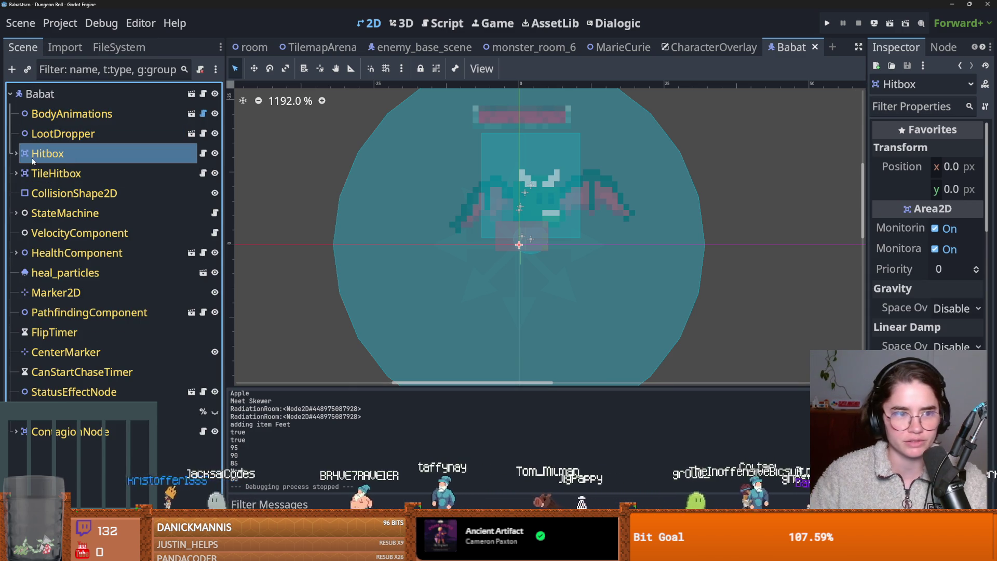
pyautogui.press('Right')
pyautogui.click(54, 171)
pyautogui.moveTo(543, 234); pyautogui.dragTo(555, 199)
pyautogui.press('ctrl+s')
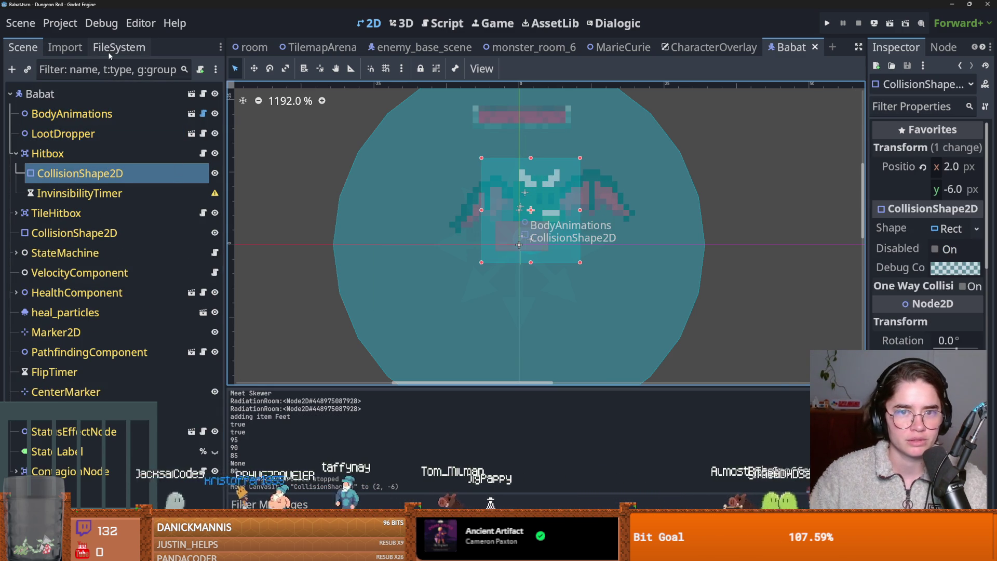
# In enemy_base_scene, drag the Hitbox rectangle to (1, -7.5), save, and run the project.
pyautogui.click(119, 47)
pyautogui.click(407, 51)
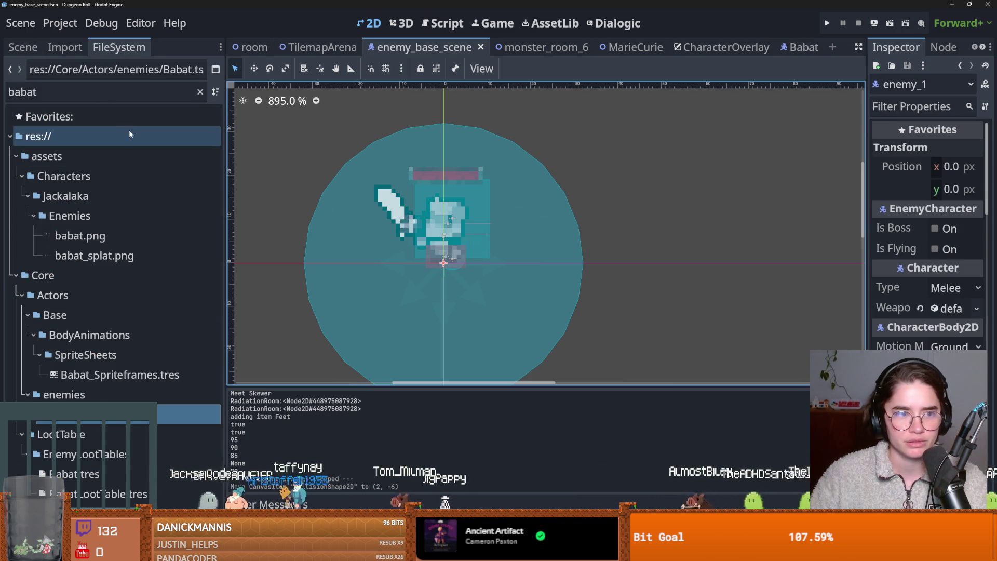
pyautogui.click(23, 47)
pyautogui.click(16, 153)
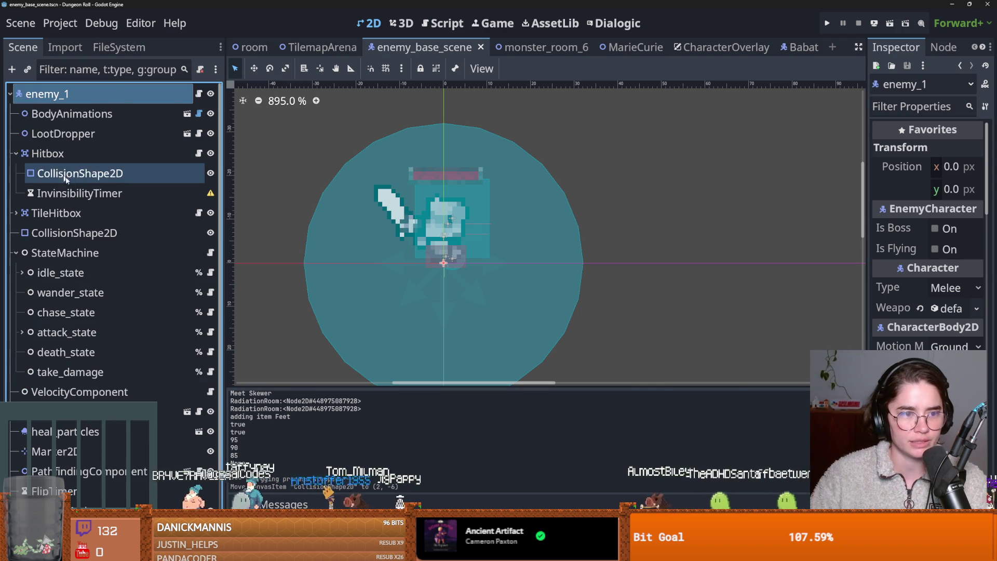
pyautogui.click(78, 174)
pyautogui.moveTo(447, 217); pyautogui.dragTo(442, 227)
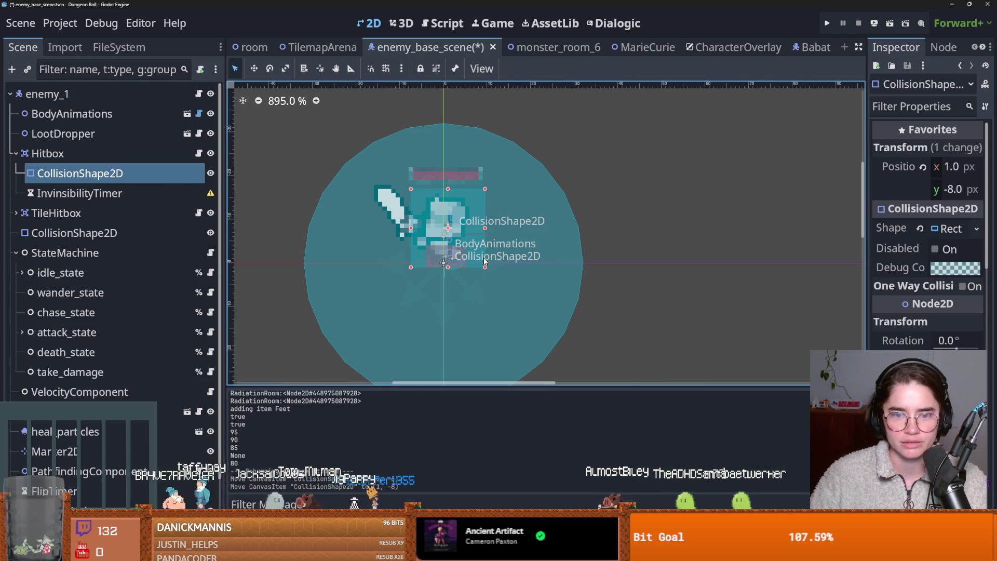
pyautogui.scroll(6, 483, 257)
pyautogui.click(444, 217)
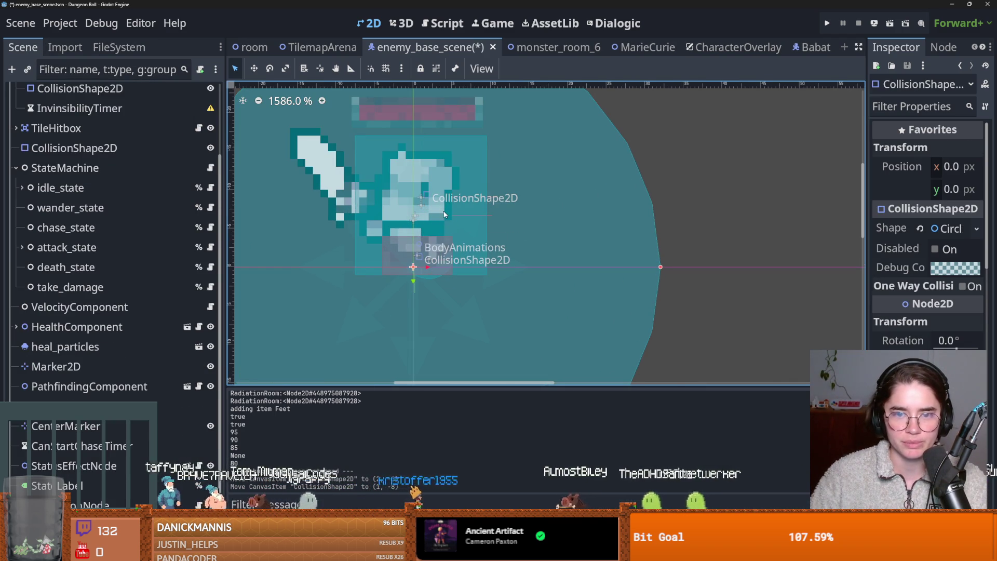
pyautogui.scroll(3, 85, 144)
pyautogui.click(80, 173)
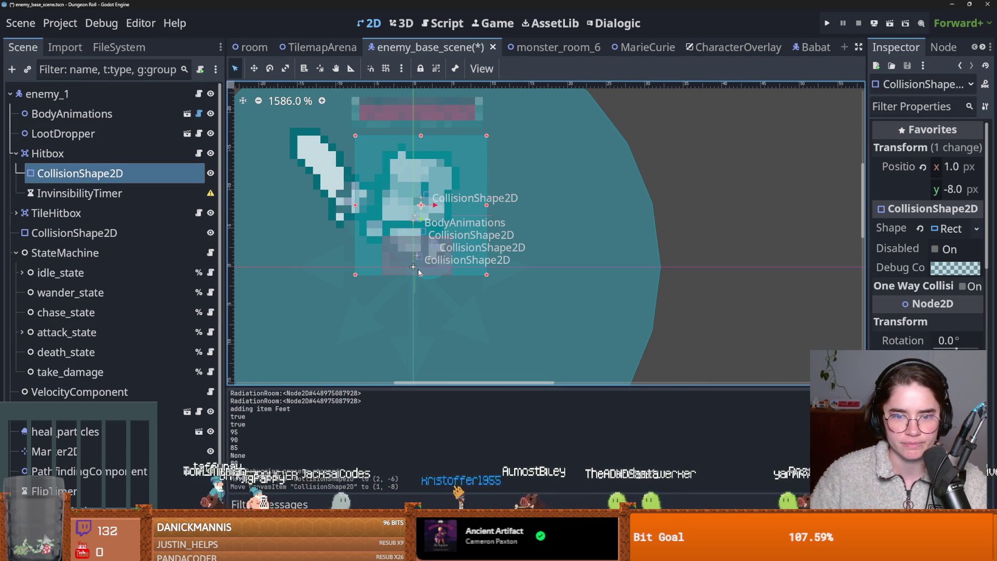
pyautogui.moveTo(421, 283); pyautogui.dragTo(421, 287)
pyautogui.press('ctrl+s')
pyautogui.press('F5')
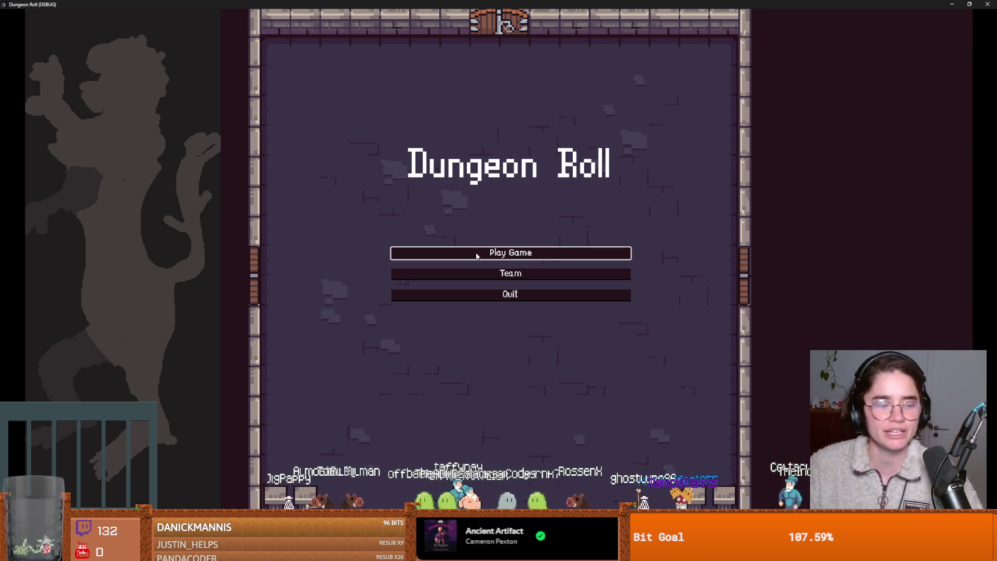
# Start a new game as the Archer and walk through the door to choose the next room.
pyautogui.click(489, 256)
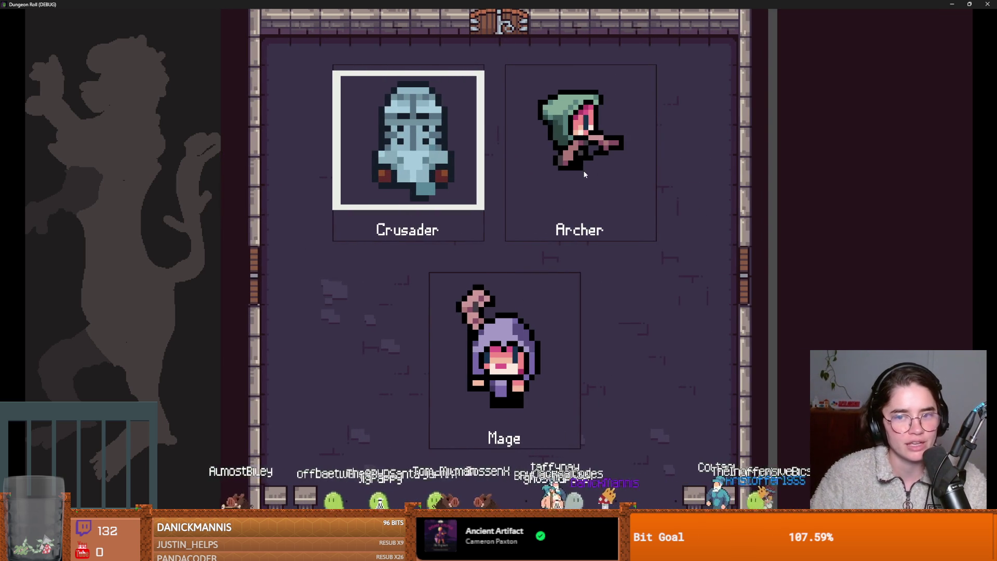
pyautogui.click(528, 185)
pyautogui.press('a+s')
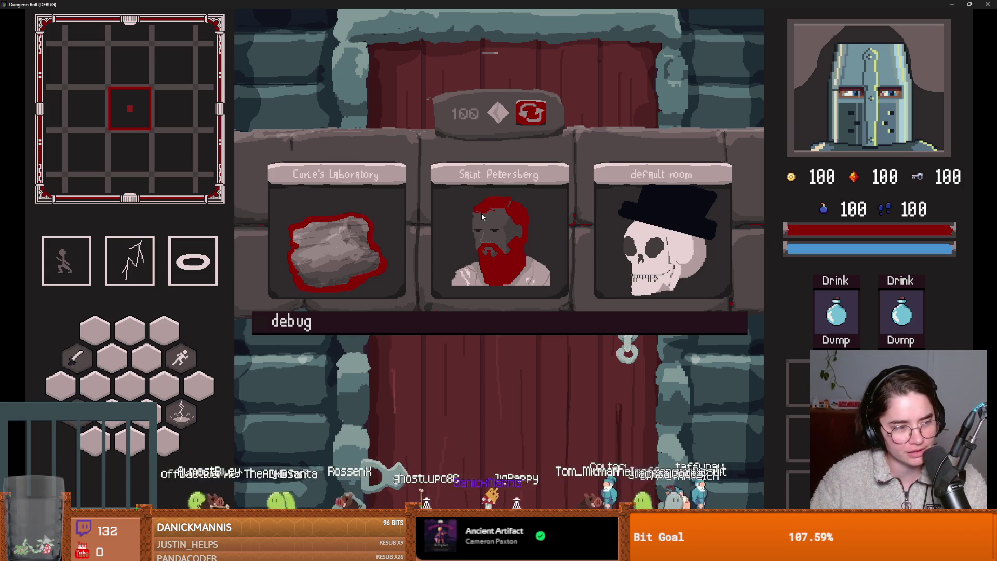
pyautogui.click(374, 220)
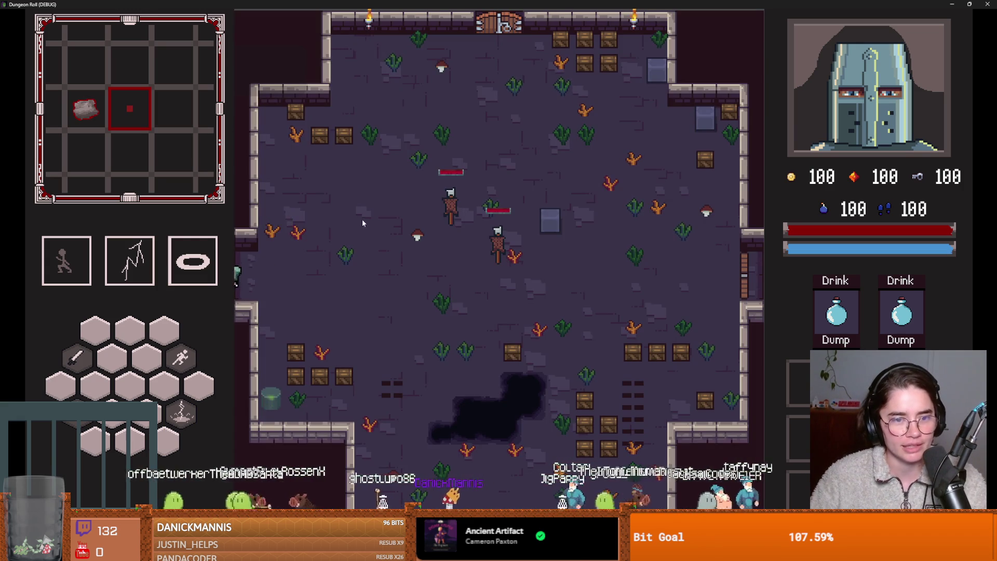
# Dash into the bats to attack them and pick up the arrow.
pyautogui.press('a')
pyautogui.press('space')
pyautogui.press('a+s')
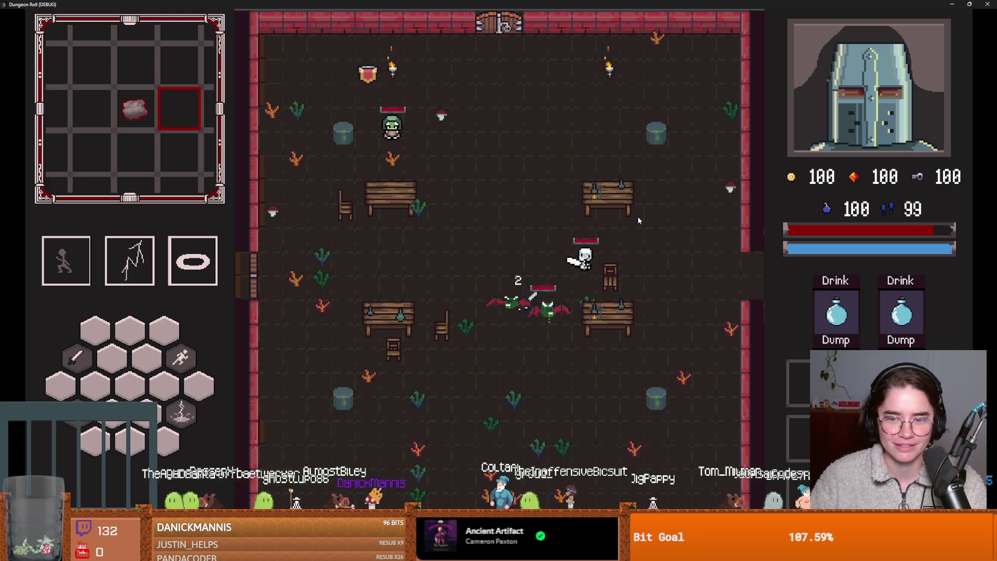
pyautogui.press('space')
pyautogui.press('a+s')
pyautogui.press('d+s')
pyautogui.press('space')
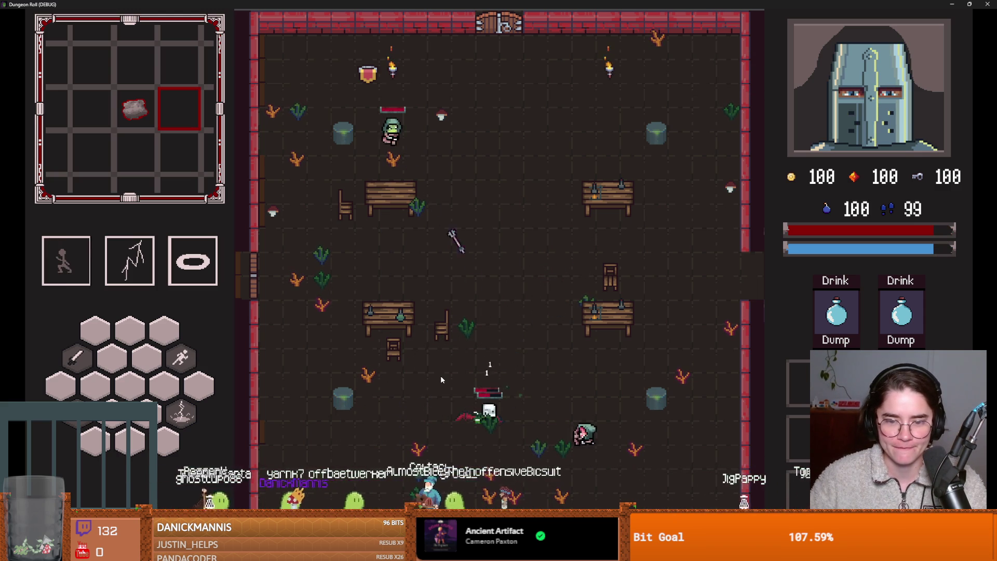
pyautogui.press('space')
pyautogui.press('w+d')
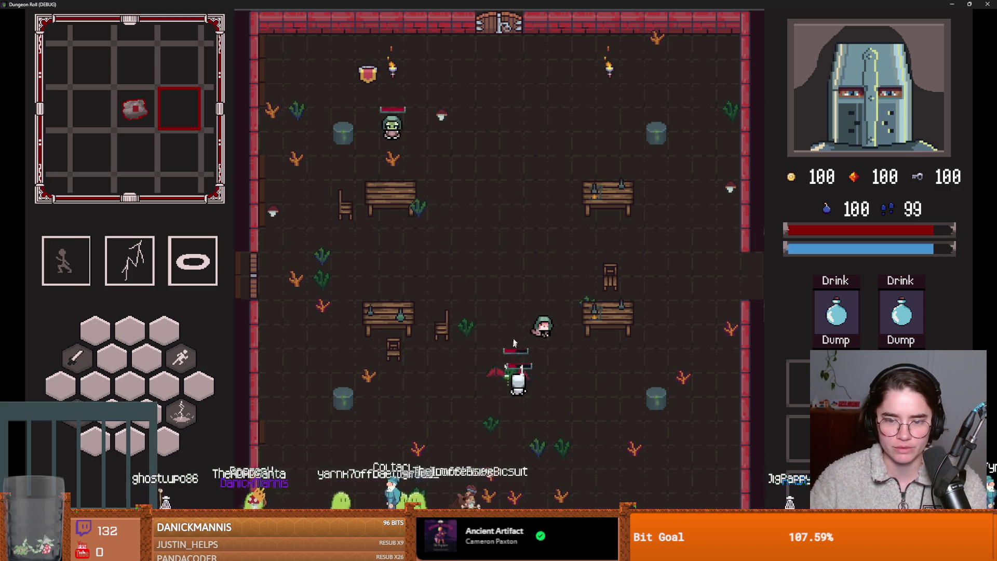
pyautogui.press('space')
pyautogui.press('w')
pyautogui.press('w')
pyautogui.press('space')
# Finish off the remaining bats and dash to the top of the room next to Marie.
pyautogui.press('s')
pyautogui.press('space')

------------------------------------------------

### Work item
The records must appear again word for word, though none of their pictures should.

### Completed exercise
pyautogui.press('Right')
pyautogui.click(54, 171)
pyautogui.moveTo(543, 234); pyautogui.dragTo(555, 199)
pyautogui.press('ctrl+s')
# In enemy_base_scene, drag the Hitbox rectangle to (1, -7.5), save, and run the project.
pyautogui.click(119, 47)
pyautogui.click(407, 51)
pyautogui.click(23, 47)
pyautogui.click(16, 153)
pyautogui.click(78, 174)
pyautogui.moveTo(447, 217); pyautogui.dragTo(442, 227)
pyautogui.scroll(6, 483, 257)
pyautogui.click(444, 217)
pyautogui.scroll(3, 85, 144)
pyautogui.click(80, 173)
pyautogui.moveTo(421, 283); pyautogui.dragTo(421, 287)
pyautogui.press('ctrl+s')
pyautogui.press('F5')
# Start a new game as the Archer and walk through the door to choose the next room.
pyautogui.click(489, 256)
pyautogui.click(528, 185)
pyautogui.press('a+s')
pyautogui.click(374, 220)
# Dash into the bats to attack them and pick up the arrow.
pyautogui.press('a')
pyautogui.press('space')
pyautogui.press('a+s')
pyautogui.press('space')
pyautogui.press('a+s')
pyautogui.press('d+s')
pyautogui.press('space')
pyautogui.press('space')
pyautogui.press('w+d')
pyautogui.press('space')
pyautogui.press('w')
pyautogui.press('w')
pyautogui.press('space')
# Finish off the remaining bats and dash to the top of the room next to Marie.
pyautogui.press('s')
pyautogui.press('space')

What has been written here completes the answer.